The Markit iBoxx SGD corporate total return index hit 106.09 on Feb 25, an all-time high. The index measures bond prices and accumulated coupon payments.
The Thomson Reuters/SGX SFI corporate bond index, up 1.02 per cent year to date, has had its best start to the year since 2009. In contrast, the Straits Times Index (STI) is down 2.42 per cent year to date.
"Globally, there have recently been signs of reallocation back to fixed income - many institutions were underweight fixed income at the end of last year," said Geoff Howie, SGX market strategist.
Choppy equity markets are spooking people, and investors are turning to bonds to provide a steady income, said Clifford Lee, DBS Bank head of fixed income.
"Not so long ago, bonds seemed a less interesting play . . . but investors are now saying they just want steady returns," said Mr Lee.
John Ng, head of research and product marketing at Bank of Singapore, said local bonds is "a resilient asset class due to its low market volatility, resulting from stable currency and better macro dynamics".
Concerns that interest rates will remain low have also been gaining currency.
Neel Gopalakrishnan, Credit Suisse private banking and wealth management emerging markets bond analyst, said fairly dovish comments from the US Federal Reserve and the latest round of soft economic data have reinforced the belief that short rates will stay low for the foreseeable future.
"Long-term interest rates have also moved down on the relatively weaker economic data in the US, which we believe is temporary. There is still a lot of liquidity with investors, which is being put to work given the low interest rate environment," he said.

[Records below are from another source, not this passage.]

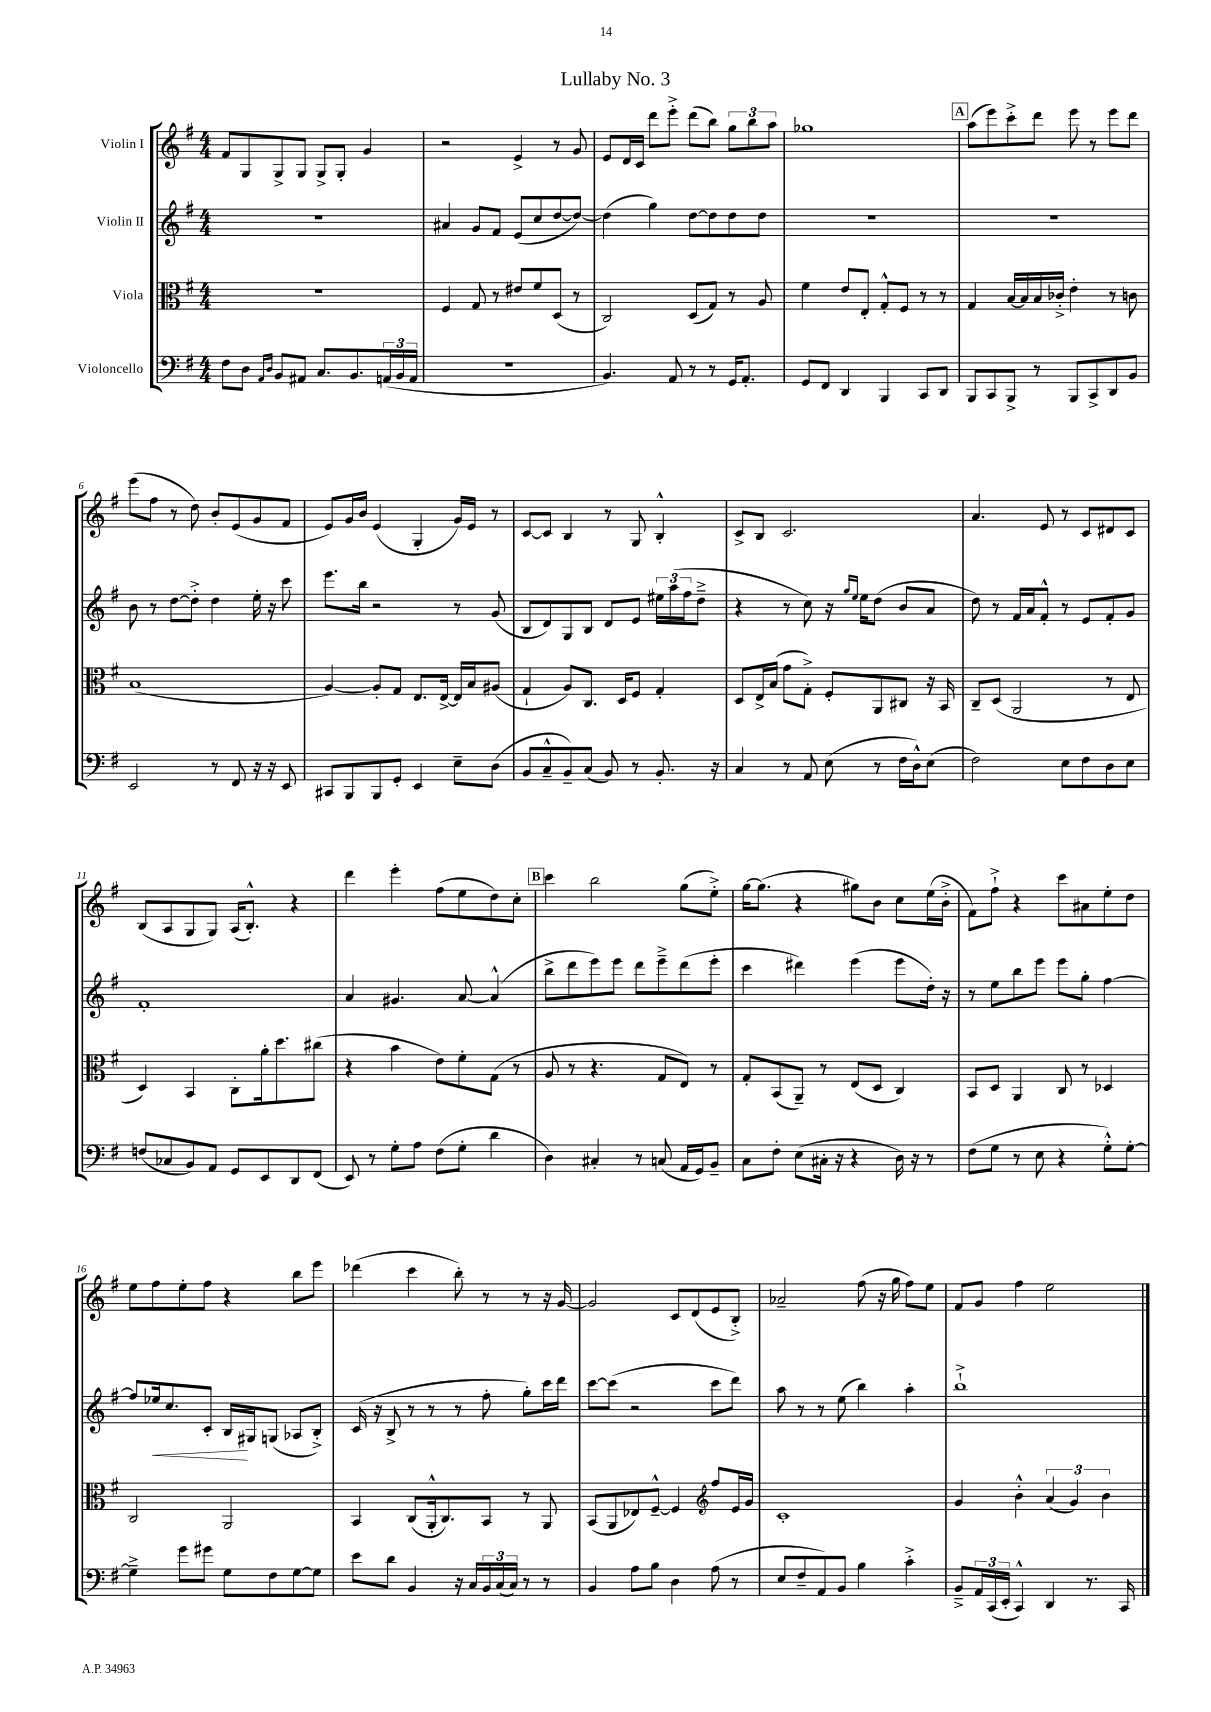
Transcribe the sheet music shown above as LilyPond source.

\header { title = "Lullaby No. 3" }
<<
\new StaffGroup <<
\new Staff = "s0" \with { instrumentName = "Violin I" } {
    \clef treble \key g \major \numericTimeSignature \time 4/4
    fis'8 g8 g8-> g8 g8-> g8-. g'4 |
    r2 e'4-> r8 g'8 |
    e'8 d'16 c'16 d'''8 e'''8-.-> d'''8( b''8) \tuplet 3/2 { g''8 b''8 a''8 } |
    ges''1 |
    \mark \markup { \box "A" } a''8( e'''8) c'''8-.-> d'''8 e'''8 r8 e'''8 d'''8 |
    e'''8( fis''8 r8 d''8) b'8-. e'8( g'8 fis'8 |
    e'8) g'16 b'16 e'4( g4-. g'16) e'16 r8 |
    c'8~ c'8 b4 r8 g8 b4-.-^ |
    c'8-> b8 c'2. |
    a'4. e'8 r8 c'8 dis'8 c'8 |
    b8( a8 g8 g8) a16( b8.-.-^) r4 |
    d'''4 e'''4-. fis''8( e''8 d''8) c''8-. |
    \mark \markup { \box "B" } c'''4 b''2 g''8( e''8-.->) |
    g''16~ g''8.( r4 gis''8) b'8 c''8 e''16( b'16-.-> |
    fis'8) fis''8-!-> r4 c'''8 ais'8 e''8-. d''8 |
    e''8 fis''8 e''8-. fis''8 r4 b''8 e'''8 |
    des'''4( c'''4 b''8-.) r8 r8 r16 g'16~ |
    g'2 c'8 d'8( e'8 b8-.->) |
    aes'2-- fis''8( r16 g''16 fis''8) e''8 |
    fis'8 g'8 fis''4 e''2 \bar "|." |
}
\new Staff = "s1" \with { instrumentName = "Violin II" } {
    \clef treble \key g \major \numericTimeSignature \time 4/4
    R1 |
    ais'4 g'8 fis'8 e'8( c''8 d''8~ d''8~) |
    d''4( g''4) d''8~ d''8 d''8 d''8 |
    R1 |
    \mark \markup { \box "A" } R1 |
    b'8 r8 d''8~ d''8-.-> d''4 e''16-. r16 c'''8 |
    e'''8. b''16 r2 r8 g'8( |
    b8 d'8) g8 b8 d'8 e'8 \tuplet 3/2 { eis''16 a''16( fis''16 } d''8---> |
    r4 r8 c''8) r16 \grace { g''16 e''16 } e''16 d''8( b'8 a'8 |
    d''8) r8 fis'16 a'16 fis'8-.-^ r8 e'8 fis'8-. g'8 |
    fis'1-. |
    a'4 gis'4. a'8~ a'4-^( |
    \mark \markup { \box "B" } b''8-> d'''8 e'''8) e'''8 d'''8 e'''8---> d'''8( e'''8-. |
    c'''4 dis'''4) e'''4( e'''8 d''16-.) r16 |
    r8 e''8 b''8 e'''8 e'''8 g''8-. fis''4~ |
    fis''8 ees''16\< c''8. c'8-. b16\! gis16 g8( aes8 b8-.->) |
    c'16( r16 b8-> r8 r8 r8 fis''8-. g''8-.) c'''16 d'''16 |
    c'''8~ c'''8( r2 c'''8 d'''8) |
    a''8 r8 r8 e''8( b''4) a''4-. |
    b''1-!-> \bar "|." |
}
\new Staff = "s2" \with { instrumentName = "Viola" } {
    \clef alto \key g \major \numericTimeSignature \time 4/4
    R1 |
    fis4 g8 r8 eis'8 fis'8 d8( r8 |
    c2) d8( g8) r8 a8 |
    fis'4 e'8 e8-. g8-.-^ fis8 r8 r8 |
    \mark \markup { \box "A" } g4 b16~ b16 b16 ces'16-.-> e'4-. r8 c'8 |
    b1( |
    a4~) a8-. g8 e8. e16~-> e16 b16 ais8( |
    g4-! a8) c8. d16 fis8 g4-. |
    d8 e16-> b16( g'8 g8-.->) fis8-. a,8 cis8 r16 b,16 |
    c8-- d8( a,2 r8 e8 |
    d4) b,4 c8-. a'16-. d''8. cis''8( |
    r4 b'4 e'8) fis'8-. g8( r8 |
    \mark \markup { \box "B" } a8 r8 r4. g8 e8) r8 |
    g8-. b,8( a,8--) r8 e8( d8 c4) |
    b,8 d8 a,4 c8 r8 des4 |
    c2 a,2 |
    b,4 c8( a,16-.-^ c8.) b,8 r8 a,8 |
    b,8( a,8 ees8) fis8~---^ fis4 \clef treble fis''8 e'16 g'16 |
    c'1-. |
    g'4 b'4-.-^ \tuplet 3/2 { a'4( g'4) b'4 } \bar "|." |
}
\new Staff = "s3" \with { instrumentName = "Violoncello" } {
    \clef bass \key g \major \numericTimeSignature \time 4/4
    fis8 d8 \grace { a,16 d16 } b,8 ais,8 c8. b,8. \tuplet 3/2 { a,16( b,16 a,16 } |
    R1 |
    b,4.) a,8 r8 r8 g,16 a,8.-. |
    g,8 fis,8 d,4 b,,4 c,8 d,8 |
    \mark \markup { \box "A" } b,,8 c,8 b,,8-> r8 b,,8 c,8-> d,8 b,8 |
    e,2 r8 fis,8 r16 r16 e,8 |
    cis,8 b,,8 b,,8 g,8-. e,4 e8-- d8( |
    b,8 c8---^ b,8--) c8( b,8) r8 b,8.-. r16 |
    c4 r8 a,8 e8( r8 fis16 d16-^) e8( |
    fis2) e8 fis8 d8 e8 |
    f8( ces8 b,8) a,8 g,8 e,8 d,8 fis,8( |
    e,8) r8 g8-. a8 fis8( g8-. d'4 |
    \mark \markup { \box "B" } d4) cis4-. r8 c8( a,16 g,16) b,8-- |
    c8 fis8-. e8( cis16-. r16 r4 d16) r16 r8 |
    fis8( g8 r8 e8 r4 g8-.-^) g8~-. |
    g4---> g'8 gis'8 g8 fis8 g8~ g8 |
    e'8 d'8 b,4 r16 c16 \tuplet 3/2 { b,16 c16( c16) } r8 r8 |
    b,4 a8 b8 d4 a8( r8 |
    e8 fis8-- a,8) b,8 b4 c'4-.-> |
    b,8---> \tuplet 3/2 { a,16 c,16( e,16-. } c,4-^) d,4 r8. c,16 \bar "|." |
}
>>
>>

Since the start of the year, speculation has been building that perhaps the Fed might reduce or halt its tapering of bond purchases due to weakening economic momentum, said Kelvin Tay, UBS wealth management regional chief investment officer.
"This in turn has resulted in both the 10-year US Treasury yields declining and higher gold prices, which have rebounded to US$1,343 per oz. The Singapore bonds market is responding to that, hence the strong movement recently," said Mr Tay.
Other factors supporting the bond market here include the small supply of new deals.
According to DBS' Mr Lee, year-to-date issuance has been 20 deals worth $3.68 billion, only slightly higher than 2013. For the same period last year, it was also 20 deals totalling $3.38 billion.
The record year for issuance was 2012, when some $30 billion worth of bonds were sold.
Bank of Singapore's Mr Ng believes investors are also cheered by the stronger Singapore unit.
The Sing dollar has reversed its depreciation trend from February 2014, which is also supportive of the Singapore bond market, he said.
"The majority of buyers are still private banking clients, local fund managers and banks. Specifically, private banking clients are major buyers for perpetual bonds such as recent Hyflux and Trafigura deals," he said.
"The rest were absorbed by fund managers and banks. A stronger currency outlook will attract more foreign investors' participation in this market, while local investors will continue to anchor the market," said Mr Ng.
The Sing dollar started to appreciate from late last month. It's currently around $1.26 to US$1. While it is flat year on year, the Sing dollar has appreciated about 1.56 per cent from its recent low of 1.28 as at Jan 23, 2014.